In 1985, Tolkowsky founded Athena, the first venture capital fund in Israel, together with his son Gideon, who was a recent Wharton graduate, and American Jewish venture capital pioneer Fred Adler, for whom Gideon had worked in the US.

Tolkowsky was called back into public service in 1997 to serve in the Ciechanover investigative committee that probed the Mossad’s botched assassination attempt of Hamas leader Khaled Mashal in Jordan.

Prime Minister Benjamin Netanyahu, right, receives the findings of the Ciechanover committee that investigated the Mossad’s botched assassination attempt against Hamas leader Khaled Mashal in Jordan, from committee members Rafi Peled, 2nd right, Dan Tolkowsky, 2nd left, and Yosef Ciechanover, in February 1998. (GPO)
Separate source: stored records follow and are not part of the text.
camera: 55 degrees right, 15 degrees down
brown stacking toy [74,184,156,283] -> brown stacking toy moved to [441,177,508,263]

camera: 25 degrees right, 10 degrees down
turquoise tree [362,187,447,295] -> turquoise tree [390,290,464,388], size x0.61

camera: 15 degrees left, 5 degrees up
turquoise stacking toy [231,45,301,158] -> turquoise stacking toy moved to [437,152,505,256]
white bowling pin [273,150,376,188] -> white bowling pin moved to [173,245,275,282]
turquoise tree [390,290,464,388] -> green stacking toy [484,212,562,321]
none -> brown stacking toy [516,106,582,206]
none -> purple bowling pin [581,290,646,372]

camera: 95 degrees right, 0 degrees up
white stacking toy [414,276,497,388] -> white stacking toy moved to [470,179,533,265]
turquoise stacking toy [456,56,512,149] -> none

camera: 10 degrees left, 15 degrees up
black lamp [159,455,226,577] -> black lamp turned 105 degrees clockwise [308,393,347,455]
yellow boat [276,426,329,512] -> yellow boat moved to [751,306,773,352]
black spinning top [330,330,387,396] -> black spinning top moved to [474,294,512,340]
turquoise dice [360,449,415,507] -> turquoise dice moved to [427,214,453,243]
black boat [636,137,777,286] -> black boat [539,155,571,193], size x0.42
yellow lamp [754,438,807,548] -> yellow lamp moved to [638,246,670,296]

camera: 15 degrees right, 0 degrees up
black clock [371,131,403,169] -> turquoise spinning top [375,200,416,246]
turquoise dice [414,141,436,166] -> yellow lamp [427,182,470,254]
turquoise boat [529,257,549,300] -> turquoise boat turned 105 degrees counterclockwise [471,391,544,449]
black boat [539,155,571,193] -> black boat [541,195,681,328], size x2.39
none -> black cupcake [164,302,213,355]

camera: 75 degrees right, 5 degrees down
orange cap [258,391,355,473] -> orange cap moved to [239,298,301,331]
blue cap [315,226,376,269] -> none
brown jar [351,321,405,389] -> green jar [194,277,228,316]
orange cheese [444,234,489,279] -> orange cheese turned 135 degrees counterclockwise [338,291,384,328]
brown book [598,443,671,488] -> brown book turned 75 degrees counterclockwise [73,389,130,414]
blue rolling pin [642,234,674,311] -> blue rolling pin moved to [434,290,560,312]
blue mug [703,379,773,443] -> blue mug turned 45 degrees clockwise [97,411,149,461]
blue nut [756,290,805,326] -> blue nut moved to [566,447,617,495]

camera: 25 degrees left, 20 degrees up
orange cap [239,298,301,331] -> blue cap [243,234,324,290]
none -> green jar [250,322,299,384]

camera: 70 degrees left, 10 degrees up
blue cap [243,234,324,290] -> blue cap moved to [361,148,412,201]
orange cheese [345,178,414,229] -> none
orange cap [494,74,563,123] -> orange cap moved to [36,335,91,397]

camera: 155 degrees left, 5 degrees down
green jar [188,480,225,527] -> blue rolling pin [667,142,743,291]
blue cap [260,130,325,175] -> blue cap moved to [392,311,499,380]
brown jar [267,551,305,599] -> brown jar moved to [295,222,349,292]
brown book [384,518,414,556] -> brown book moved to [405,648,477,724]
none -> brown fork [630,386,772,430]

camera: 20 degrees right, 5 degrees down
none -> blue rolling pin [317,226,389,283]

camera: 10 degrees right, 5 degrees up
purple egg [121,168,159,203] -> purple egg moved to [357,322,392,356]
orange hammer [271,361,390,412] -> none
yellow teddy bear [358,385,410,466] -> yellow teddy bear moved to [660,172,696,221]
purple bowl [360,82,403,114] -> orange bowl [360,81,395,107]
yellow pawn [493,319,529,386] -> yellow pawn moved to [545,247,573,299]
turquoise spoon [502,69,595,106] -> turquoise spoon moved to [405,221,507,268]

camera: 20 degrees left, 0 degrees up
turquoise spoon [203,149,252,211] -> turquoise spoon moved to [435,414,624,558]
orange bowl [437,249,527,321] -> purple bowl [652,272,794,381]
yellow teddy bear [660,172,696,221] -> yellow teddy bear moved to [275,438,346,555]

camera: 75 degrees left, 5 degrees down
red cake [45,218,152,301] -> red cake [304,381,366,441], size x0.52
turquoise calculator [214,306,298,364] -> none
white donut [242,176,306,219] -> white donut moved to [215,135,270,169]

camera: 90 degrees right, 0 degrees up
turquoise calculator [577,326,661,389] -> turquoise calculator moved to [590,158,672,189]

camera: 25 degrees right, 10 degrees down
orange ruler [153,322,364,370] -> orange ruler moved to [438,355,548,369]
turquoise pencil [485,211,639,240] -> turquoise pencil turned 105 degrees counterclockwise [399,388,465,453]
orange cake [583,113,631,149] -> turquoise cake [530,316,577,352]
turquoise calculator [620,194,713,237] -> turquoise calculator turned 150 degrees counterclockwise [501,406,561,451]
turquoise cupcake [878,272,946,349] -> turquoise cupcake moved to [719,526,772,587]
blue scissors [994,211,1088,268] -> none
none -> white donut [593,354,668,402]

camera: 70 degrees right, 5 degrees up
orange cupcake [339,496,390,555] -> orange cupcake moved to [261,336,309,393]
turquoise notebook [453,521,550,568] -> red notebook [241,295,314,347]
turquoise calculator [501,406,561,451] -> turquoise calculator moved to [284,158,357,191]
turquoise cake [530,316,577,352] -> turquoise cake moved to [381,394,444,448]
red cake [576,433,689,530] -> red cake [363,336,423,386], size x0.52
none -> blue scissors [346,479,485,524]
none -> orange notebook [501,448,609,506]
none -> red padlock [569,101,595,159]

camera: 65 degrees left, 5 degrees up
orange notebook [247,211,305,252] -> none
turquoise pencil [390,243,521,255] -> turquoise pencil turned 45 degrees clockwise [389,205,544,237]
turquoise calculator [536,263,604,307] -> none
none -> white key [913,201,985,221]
In 2023, at the age of 102, Tolkowsky was awarded the Presidential Medal of Honor by President Isaac Herzog. At the ceremony, according to the IAF, he told Herzog: “I still dream of taking the tech industry forward here in Israel.”

Tolkowsky’s wife, Miriam, passed away in 2015. He is survived by three children, including Gideon, as well as nine grandchildren and many great-grandchildren, the military said.

Tolkowsky will be buried on Monday in Tel Aviv.